The God Thing said:
To be fair, water droplets are clearly visible on the Ilia-Probe's shoulders, and if one has the iTunes version of ST:TMP (my copy is of the 1979 cinema edit but I believe Apple has since changed it to the DE) on their computer pressing the fast-forward on the QuickTime Player during that segment reveals - at least to me - steam being blown down on Khambatta which is otherwise almost completely obscured by the "mood light" animation effect.
Cary L. Brown said:The problem with the "Trek" incarnation of these things is that they're inconsistent with the REAL science it's based upon. Trek "sonic showers," supposedly, use no water. This is illogical and irrational, but not too surprising... the folks writing about it most often had no idea of the science behind it.
No argument there. TMP was, however, much more well-thought-out, TECHNICALLY at least, than the TNG-and-later series (or any of the later movies).
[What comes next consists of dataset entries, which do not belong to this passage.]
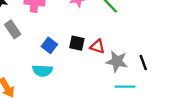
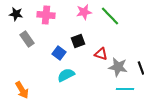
black square: (77, 43) -> (78, 41), moved, turned -32
cyan semicircle: (42, 71) -> (66, 75), moved, turned 150

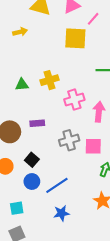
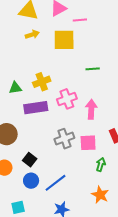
pink line: (93, 19) -> (80, 20), turned 48
yellow arrow: (20, 32) -> (32, 35), moved
purple rectangle: (37, 123) -> (36, 108), moved, size x1.6

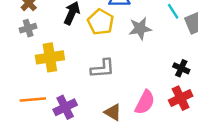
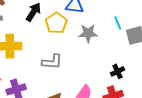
black cross: (181, 68) -> (117, 71), turned 32

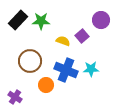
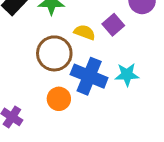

While TMP's ENTERTAINMENT value is subject to debate, it's technical value is not. It is, by far, the most technically reasonable of the various shows (sets not fitting within the hull structure notwithstanding). Something I attribute, heavily, to the involvement of Dr. Von Puttkamer (sp?) as technical advisor.
I'm fairly certain that the use of sonic showers is something he contributed to the mix (just like wormholes and other semi-factual science presented in the film).
Unfortunately, later Trek writers missed this point entirely, and simply reused the term as "technobabble" without really bothering to try to understand what they were talking about.